(Collected data)
=-=-=-=-=

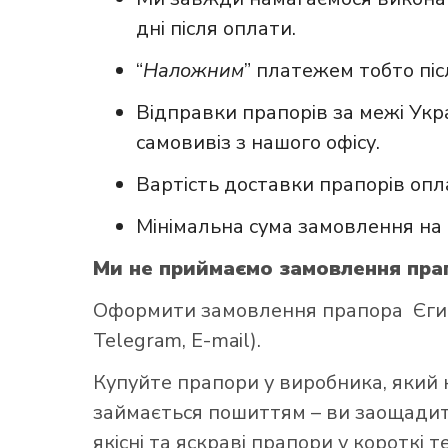
дні після оплати.
“
Наложним
” платежем тобто пі
Відправки прапорів за межі Укр
самовивіз з нашого офісу.
Вартість доставки прапорів опл
Мінімальна сума замовлення на 
Ми не приймаємо замовлення прап
Оформити замовлення прапора Єгипт
Telegram, E-mail).
Купуйте прапори у виробника, який 
займається пошиттям – ви заощадите
якісні та яскраві прапори у короткі т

=-=-=-=-=

*Exercise details*. When you copy the data above, reproduce each line exactly and skip every image.

*Exercise answer*.
дні після оплати.
“
Наложним
” платежем тобто пі
Відправки прапорів за межі Укр
самовивіз з нашого офісу.
Вартість доставки прапорів опл
Мінімальна сума замовлення на 
Ми не приймаємо замовлення прап
Оформити замовлення прапора Єгипт
Telegram, E-mail).
Купуйте прапори у виробника, який 
займається пошиттям – ви заощадите
якісні та яскраві прапори у короткі т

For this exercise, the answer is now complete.